In the records below, find the line containing "Гранитогрес Marbocera" and the line containing "onnmhairíonn muid go dtí an domhan.". Give again exactly those lines and every line between them, omitting the pictures.

====

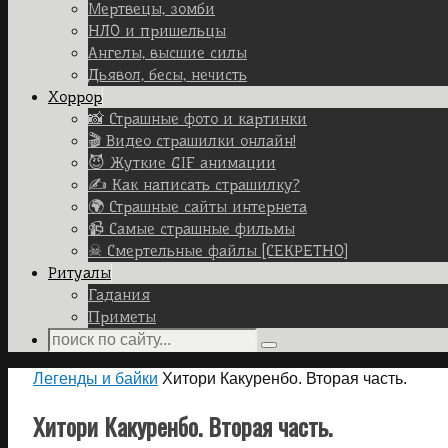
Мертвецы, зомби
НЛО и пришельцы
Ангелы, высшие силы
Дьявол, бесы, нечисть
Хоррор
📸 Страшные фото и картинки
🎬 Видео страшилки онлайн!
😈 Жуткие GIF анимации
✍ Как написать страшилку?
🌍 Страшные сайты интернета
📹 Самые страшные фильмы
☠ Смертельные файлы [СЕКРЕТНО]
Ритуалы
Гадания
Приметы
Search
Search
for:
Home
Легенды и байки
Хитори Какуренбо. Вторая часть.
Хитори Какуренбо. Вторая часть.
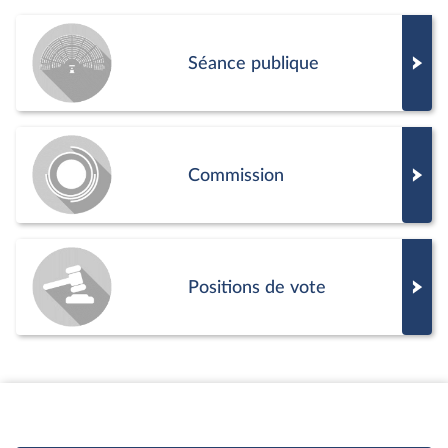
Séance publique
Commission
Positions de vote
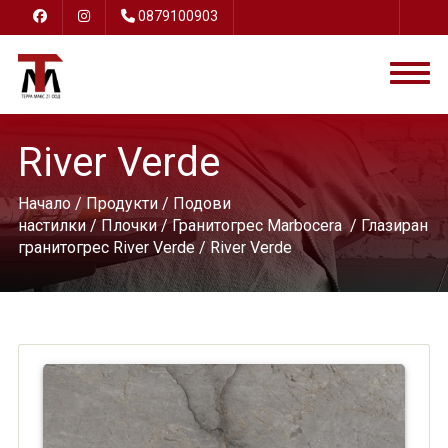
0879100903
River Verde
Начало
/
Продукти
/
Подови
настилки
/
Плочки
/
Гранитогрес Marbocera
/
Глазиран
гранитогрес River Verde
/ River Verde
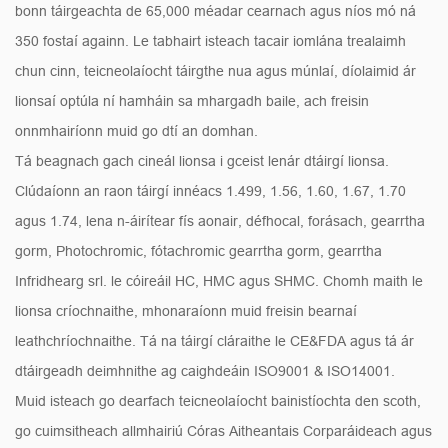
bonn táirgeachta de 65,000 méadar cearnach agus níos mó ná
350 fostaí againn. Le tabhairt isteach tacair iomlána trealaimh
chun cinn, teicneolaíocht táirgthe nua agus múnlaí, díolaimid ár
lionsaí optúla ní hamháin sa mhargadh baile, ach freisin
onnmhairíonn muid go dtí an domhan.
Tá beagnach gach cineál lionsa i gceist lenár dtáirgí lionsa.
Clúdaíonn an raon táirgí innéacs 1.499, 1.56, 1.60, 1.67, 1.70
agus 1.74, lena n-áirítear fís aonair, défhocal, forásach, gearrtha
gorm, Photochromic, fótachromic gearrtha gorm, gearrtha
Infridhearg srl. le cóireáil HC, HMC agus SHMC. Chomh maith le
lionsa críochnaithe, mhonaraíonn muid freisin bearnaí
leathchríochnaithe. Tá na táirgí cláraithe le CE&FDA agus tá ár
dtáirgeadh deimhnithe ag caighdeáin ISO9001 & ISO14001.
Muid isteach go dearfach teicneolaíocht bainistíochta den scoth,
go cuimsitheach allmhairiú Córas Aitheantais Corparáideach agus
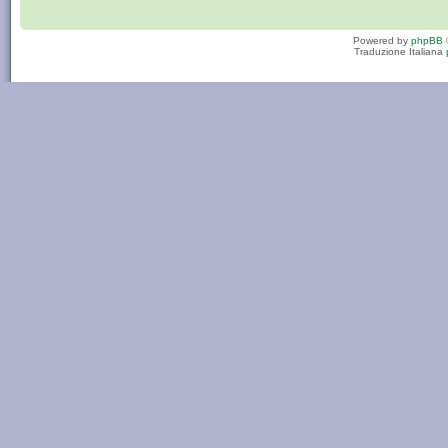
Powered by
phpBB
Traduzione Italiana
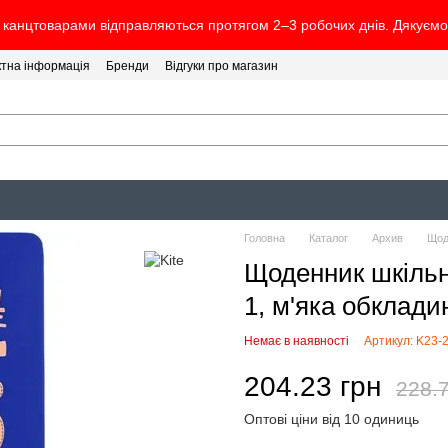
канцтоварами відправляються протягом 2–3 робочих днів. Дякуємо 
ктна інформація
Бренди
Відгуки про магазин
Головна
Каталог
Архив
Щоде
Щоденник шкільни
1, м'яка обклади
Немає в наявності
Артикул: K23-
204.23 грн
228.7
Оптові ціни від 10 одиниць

====

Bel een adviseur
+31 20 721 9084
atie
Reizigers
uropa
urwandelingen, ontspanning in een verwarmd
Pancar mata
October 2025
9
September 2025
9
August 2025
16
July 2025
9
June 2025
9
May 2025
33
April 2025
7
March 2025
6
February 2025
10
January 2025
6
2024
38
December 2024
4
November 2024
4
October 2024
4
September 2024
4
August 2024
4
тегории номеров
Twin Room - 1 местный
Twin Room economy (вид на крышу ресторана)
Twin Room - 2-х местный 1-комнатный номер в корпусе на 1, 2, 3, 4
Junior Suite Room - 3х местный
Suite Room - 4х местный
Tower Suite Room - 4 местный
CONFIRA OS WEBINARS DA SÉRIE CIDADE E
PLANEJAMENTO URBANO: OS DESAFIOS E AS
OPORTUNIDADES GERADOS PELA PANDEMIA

====

- **The answer**
Гранитогрес Marbocera
/
Глазиран
гранитогрес River Verde
/ River Verde
bonn táirgeachta de 65,000 méadar cearnach agus níos mó ná
350 fostaí againn. Le tabhairt isteach tacair iomlána trealaimh
chun cinn, teicneolaíocht táirgthe nua agus múnlaí, díolaimid ár
lionsaí optúla ní hamháin sa mhargadh baile, ach freisin
onnmhairíonn muid go dtí an domhan.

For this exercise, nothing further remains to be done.